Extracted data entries

+ + + +

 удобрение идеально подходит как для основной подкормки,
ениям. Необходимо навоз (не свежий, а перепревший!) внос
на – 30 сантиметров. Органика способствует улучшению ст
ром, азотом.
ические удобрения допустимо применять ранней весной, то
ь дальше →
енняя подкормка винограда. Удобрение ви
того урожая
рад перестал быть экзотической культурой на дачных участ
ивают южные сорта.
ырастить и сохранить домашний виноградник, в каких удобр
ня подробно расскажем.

+ + + +

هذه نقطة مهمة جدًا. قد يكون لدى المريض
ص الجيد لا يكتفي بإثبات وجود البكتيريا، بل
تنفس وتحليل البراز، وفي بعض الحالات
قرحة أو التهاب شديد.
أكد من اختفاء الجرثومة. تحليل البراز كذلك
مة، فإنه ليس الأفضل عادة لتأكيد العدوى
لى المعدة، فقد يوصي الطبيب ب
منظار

+ + + +

TASK
Lines holding the word "البراز" in the entries above are the ones to pull out. Copy them all.

EXPECTED ANSWER
تنفس وتحليل البراز، وفي بعض الحالات
أكد من اختفاء الجرثومة. تحليل البراز كذلك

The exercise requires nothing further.